* SOAL
Menurut kutipan surat dalam teks bacaan, siapa yang mengeluarkan instruksi yang diterima Daud Beureueh?

* TEKS BACAAN
· · · · ·
Stockholm, 14 Februari 2004

Bismillaahirrahmaanirrahiim.
Assalamu'alaikum wr wbr.

INSTRUKSI NO. I/MBKD/1948 22 DESEMBER 1948 TIDAK BERISIKAN PENGANGKATAN GUBERNUR MILITER DI ACEH
Ahmad Sudirman
Stockholm - SWEDIA.

 

JELAS DAN TERANG INSTRUKSI NO. I/MBKD/1948 22 DESEMBER 1948 TIDAK BERISIKAN PENGANGKATAN GUBERNUR MILITER DI ACEH

"Assalamu'alaikum wr wb. Saudara Ahmad, saya selalu mengatakan bahwa Aceh adalah bagian NKRI, karena memang sejak awal kemerdekaan lagi telah terjadi pengibaran bendera merah putih di Aceh, kemudian keluarnya Maklumat Ulama Se Aceh, sampai keluarnya intruksi No. I/MBKD/1948 tanggal 22 Desember 1948 yang mengangkat Daud Beureueh sebagai Gubernur Militer Aceh, Langkat dan tanah Karo. Jika Aceh bukan wilayah NKRI tidak perlulah Daud Beureueh menerima intruksi yang di keluarkan oleh Nasution tersebut. Tapi mengapa Daud Beureueh menerima dan menjalankan intruksi tersebut, karena beliau sendiri sudah menyatakan setia kepada RI dan berada di belakang Soekarno seperti apa yang dinyatakan pada Maklumat Ulama Se Aceh. Dan saya ingin tau apa sebenarnya yang dimaksud dengan dasar hukum, sehingga anda selalu menyatakan tidak dasar hukumnya Aceh bergabung dengan NKRI. Dan disini saya mau sedikit beri komentar atau kritik, karena kritik yang positif itu tentunya diperlukan oleh seorang pemimpin, dan semua manusia adalah pemimpin...setidaknya pemimpin bagi dirinya sendiri.Kritik ini saya tujukan kepada Om puteh, Shahen Fasya, Tangce, Muhammad dahlan, Imah Nor, saya sendiri serta pembaca lainnya. Cobalah kalo menulis atau berbicara dengan bahasa yang sopan, dan berbudi bahasa yang baik, tidak perlu marah-marah dan memaki seperti "Dasar penjajah, dasar pembunuh, pemerkosa dan kata-kata makian lainnya. Dan sebelumnya saya mohon ma'af jika tulisan, komentar dan kritik saya ini menyinggung perasaan pembaca lainnya"
· · · · ·
* CUPLIKAN DATA
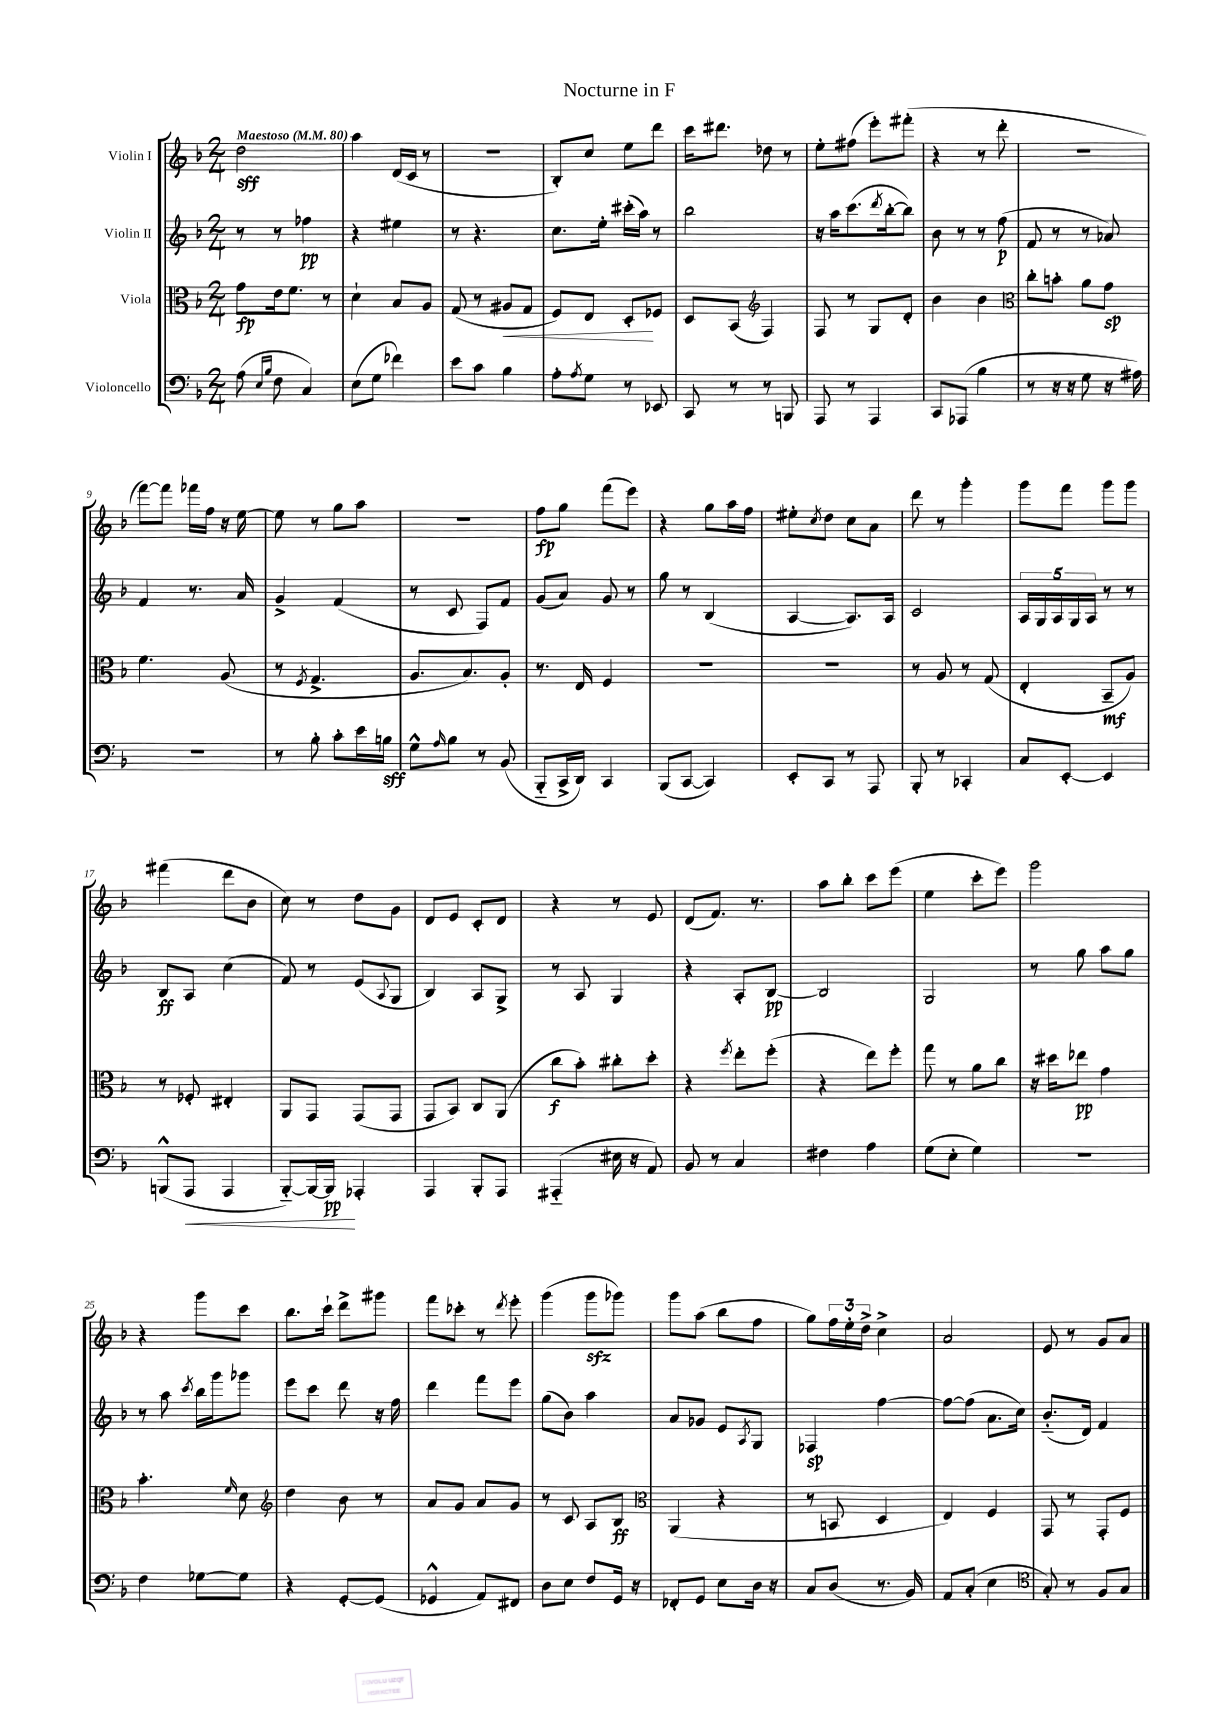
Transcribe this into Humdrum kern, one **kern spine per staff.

**kern	**kern	**kern	**kern
*staff4	*staff3	*staff2	*staff1
*clefF4	*clefC3	*clefG2	*clefG2
*k[b-]	*k[b-]	*k[b-]	*k[b-]
*M2/4	*M2/4	*M2/4	*M2/4
*MM80	*MM80	*MM80	*MM80
(8A	8g	8r	2dd
16qqE	.	.	.
16qqB-	.	.	.
8F	16e	8r	.
.	8.f	.	.
4C)	.	4ff-	.
.	8r	.	.
=	=	=	=
(8E	4d`	4r	4aa
8G	.	.	.
4f-)	8B-	4ee#	(16d
.	.	.	16c
.	8A	.	8r
=	=	=	=
8e	(8G	8r	2r
8c	8r	4.r	.
4B-	8A#	.	.
.	8G	.	.
=	=	=	=
8A'	8F)	8.cc	8B-')
8qA	.	.	.
8G	8E	.	8cc
.	.	16ee'	.
8r	8D'	(16ccc#'	8ee
.	.	16aa)	.
8EE-	8F-	8r	8ddd
=	=	=	=
8CC	8D	2bb-	16ccc
.	.	.	8.ddd#
8r	(8BB-	.	.
*	*clefG2	*	*
8r	4F)	.	8dd-
8BBB	.	.	8r
=	=	=	=
8AAA	8F	16r	8ee'
.	.	16aa	.
8r	8r	(8.ccc	(8ff#
4AAA	8G	.	8eee')
.	.	8qddd	.
.	.	[16bb-'	.
.	8d'	8bb-])	(8fff#'
=	=	=	=
8CC	4b-	8b-	4r
(8AAA-	.	8r	.
4B-	4b-	8r	8r
.	.	(8ff	8ddd'
=	=	=	=
*	*clefC3	*	*
8r	8cc'	8f	2r
16r	8b'	8r	.
16r	.	.	.
8G	8a	8r	.
16r	8g	8a-)	.
16A#)	.	.	.
=	=	=	=
2r	4.f	4f	[8fff)
.	.	.	8fff]
.	.	8.r	16fff-
.	.	.	16ff
.	(8A	.	16r
.	.	16a	[16ee
=	=	=	=
8r	8r	4g^	8ee]
.	8qF	.	.
8B-'	4.G^	.	8r
8c'	.	(4f	8gg
16e	.	.	8aa
16B	.	.	.
=	=	=	=
8G^^	8.A	8r	2r
16qqA	.	.	.
8B-	.	8c	.
.	8.B-)	.	.
8r	.	8F)	.
(8BB-	8A'	8f	.
=	=	=	=
8BBB-'~	8.r	(8g	8ff
16CC^	.	8a)	8gg
16DD)	16E	.	.
4CC	4F	8g	(8fff
.	.	8r	8eee)
=	=	=	=
(8BBB-	2r	8gg	4r
[8CC	.	8r	.
4CC])	.	(4B-	8gg
.	.	.	16aa
.	.	.	16ff
=	=	=	=
8EE'	2r	[4A	8ee#'
.	.	.	8qcc
8CC	.	.	8dd
8r	.	8.A])	8cc
8AAA	.	.	8a
.	.	16A	.
=	=	=	=
8BBB-'	8r	2c	8ddd
8r	8A	.	8r
4CC-'	8r	.	4ggg'
.	(8G	.	.
=	=	=	=
8C	4E'	20A	8ggg
.	.	20G	.
.	.	20A	.
[8EE'	.	.	8fff
.	.	20G	.
.	.	20A	.
4EE]	8BB-~	8r	8ggg
.	8A)	8r	8ggg
=	=	=	=
(8BBB^^	8r	8B-	(4fff#
8AAA	8F-'	8A	.
4AAA	4E#'	(4cc	8ddd
.	.	.	8b-
=	=	=	=
[8BBB-'~)	8AA	8f)	8cc)
16BBB-_	8GG	8r	8r
16BBB-]	.	.	.
4AAA-'	(8GG	(8e	8dd
.	.	8qqA	.
.	8GG	8G	8g
=	=	=	=
4AAA	8GG	4B-)	8d
.	8BB-)	.	8e
8BBB-'	8C	8A	8c'
8AAA	(8AA	8G^	8d
=	=	=	=
(4AAA#'~	8cc	8r	4r
.	8b-')	8A	.
16E#	8cc#'	4G	8r
16r	.	.	.
8AA)	8dd'	.	8e
=	=	=	=
8BB-	4r	4r	(8d
8r	.	.	8.f)
.	8qff	.	.
4C	8ee'	8A'	.
.	.	.	8.r
.	(8ff'	[8B-	.
=	=	=	=
4F#	4r	2B-]	8aa
.	.	.	8bb-'
4A	8ee)	.	8ccc
.	8ff'	.	(8eee
=	=	=	=
(8G	8gg	2G	4ee
8E'	8r	.	.
4G)	8a	.	8ccc'
.	8cc	.	8eee)
=	=	=	=
2r	16r	8r	2ggg
.	16dd#	.	.
.	8ee-	8gg	.
.	4g	8aa	.
.	.	8gg	.
=	=	=	=
4F	4.b-'	8r	4r
.	.	8aa	.
.	.	8qccc	.
[8G-	.	16bb-	8ggg
.	.	16ggg	.
.	16qqf	.	.
8G-]	8d	8ggg-	8ccc
=	=	=	=
*	*clefG2	*	*
4r	4dd	8eee	8.bb-
.	.	8ccc	.
.	.	.	16ccc`
[8GG'	8b-	8ddd	8ddd^
(8GG]	8r	16r	8ggg#
.	.	16ff	.
=	=	=	=
4GG-^^	8a	4ddd	8fff
.	8g	.	8ccc-'
8AA)	8a	8fff	8r
.	.	.	8qddd
8FF#	8g	8eee	8eee'
=	=	=	=
8D	8r	(8gg	(4ggg
8E	8c	8b-)	.
8F	8A	4aa	8ggg
16GG	8B-	.	8ggg-)
16r	.	.	.
=	=	=	=
*	*clefC3	*	*
8FF-'	(4AA	8a	8ggg
8GG	.	8g-	(8aa
8E	4r	8e	8bb-
.	.	8qA	.
16D	.	8G	8ff
16r	.	.	.
=	=	=	=
8C	8r	4F-	8gg)
(8D	8BB	.	24ff
.	.	.	24ee'
.	.	.	24dd^
8.r	4D	[4ff	4cc^
16BB-)	.	.	.
=	=	=	=
8AA	4E)	8ff_	2a
(8C'	.	(8ff]	.
4E	4F	8.a	.
.	.	16cc)	.
=	=	=	=
*clefC4	*	*	*
8G')	8GG	(8.b-'~	8e
8r	8r	.	8r
.	.	16d)	.
8F	8GG'	4f	8g
8G	8F	.	8a
==	==	==	==
*-	*-	*-	*-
· · · · ·
* JAWABAN
Nasution.